* What this task involves
Collect each line from the entries below that contains the string "Count", copying those lines unchanged.

* Data extract
-=-=-

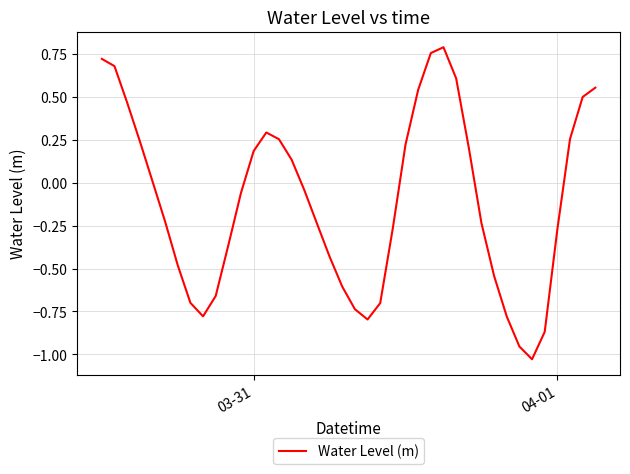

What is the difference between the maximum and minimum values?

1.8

-=-=-

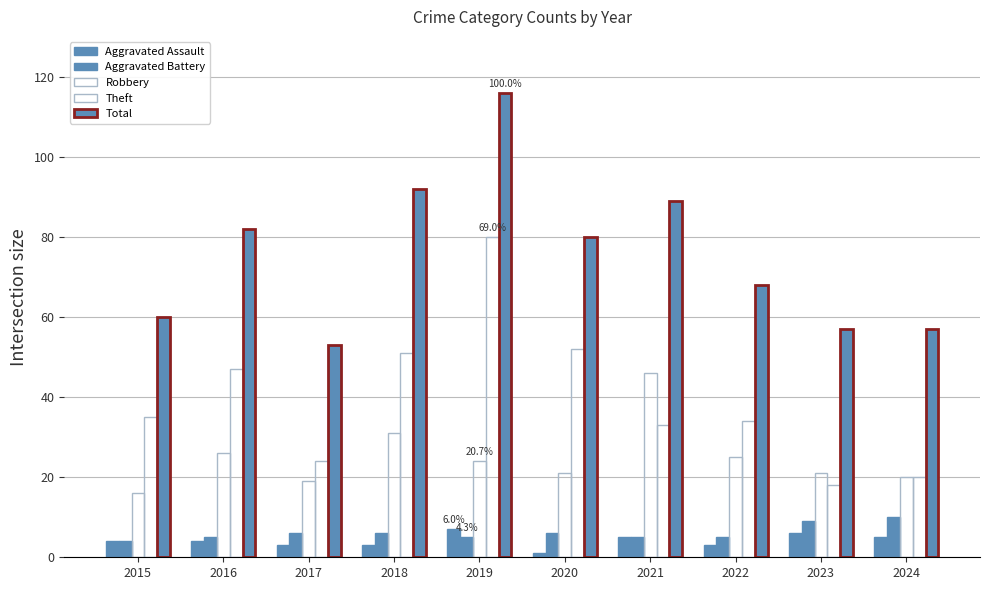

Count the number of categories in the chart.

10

-=-=-

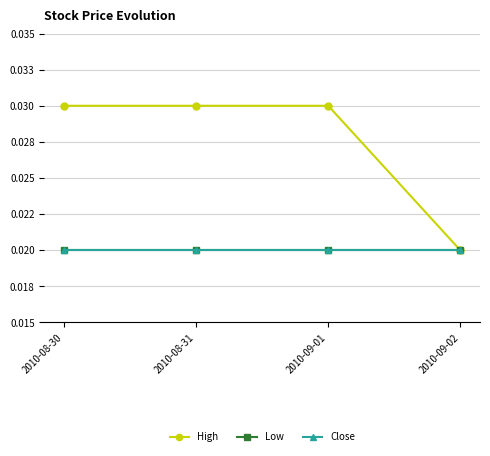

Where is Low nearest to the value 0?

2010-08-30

-=-=-

* Response to the task
Count the number of categories in the chart.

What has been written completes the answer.